Esta revisión tendrá que reconstruir, año por año, el origen territorial de los recursos administrados entre 2002 y 2025, con el objetivo de establecer cuánto dinero corresponde a cada entidad. El plazo para realizar este proceso será de seis meses contados a partir de la ejecutoria de la providencia.
Por esta razón, todavía no existe una lista definitiva de cuánto recibirá cada municipio o entidad territorial.

¿En qué se podrá utilizar?
La restitución tampoco significa que las administraciones locales puedan disponer libremente de estos recursos para cualquier gasto.
Según el fallo, una vez sean reintegrados, deberán conservar la destinación legal correspondiente al sector movilidad, de acuerdo con el artículo 160 del Código Nacional de Tránsito.
Esto abre la puerta a que los recursos terminen financiando proyectos y necesidades relacionadas con movilidad y seguridad vial, en lugar de permanecer como excedentes derivados de la operación del SIMIT.
Además, la sentencia ordena establecer mecanismos de trazabilidad financiera, contractual y patrimonial para hacer seguimiento a la utilización de los recursos obtenidos por las multas y evitar que una misma necesidad operacional sea financiada por diferentes vías.

Un nuevo golpe al manejo de los recursos del SIMIT
El caso se originó en una acción judicial promovida por la Alcaldía de Bogotá contra Fedemunicipios por la administración de los recursos relacionados con el SIMIT.
En primera instancia, el Juzgado 19 Administrativo del Circuito de Bogotá ya había protegido el derecho colectivo a la defensa del patrimonio público y ordenado el reintegro de los excedentes y rendimientos financieros.

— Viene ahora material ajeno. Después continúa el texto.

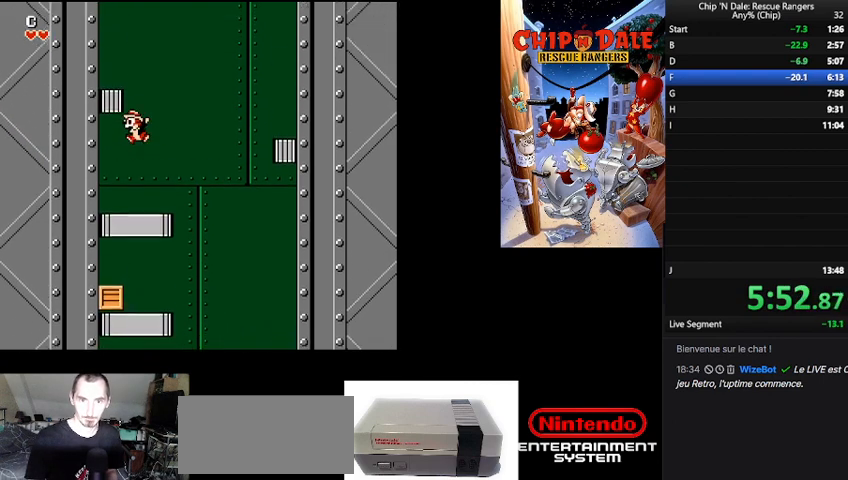
{"buttons": ["B"], "events": [[167, "DPAD_LEFT", "down"], [333, "B", "up"], [367, "DPAD_LEFT", "up"], [433, "B", "down"]]}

Posteriormente, el Tribunal Administrativo de Cundinamarca mantuvo el aspecto central de esa decisión, aunque modificó su alcance después de analizar las apelaciones y las pruebas del proceso.
Así, el fallo no ordena acabar con el SIMIT ni modifica la obligación de financiar su funcionamiento. Lo que establece es un límite sobre el destino de los recursos que quedan después de cubrir los costos justificados del sistema.
Para los conductores, por ahora, la noticia no representa la posibilidad de reclamar la devolución de una multa pagada. El efecto estará principalmente en las administraciones territoriales, que deberán esperar la auditoría y el proceso de individualización para conocer cuánto dinero les corresponde y posteriormente definir su utilización dentro del sector movilidad.
El caso vuelve a poner sobre la mesa una pregunta que afecta directamente a los recursos provenientes de las infracciones de tránsito: ¿hasta dónde puede llegar la administración de ese dinero y qué debe ocurrir con los excedentes una vez se cubren los costos del sistema?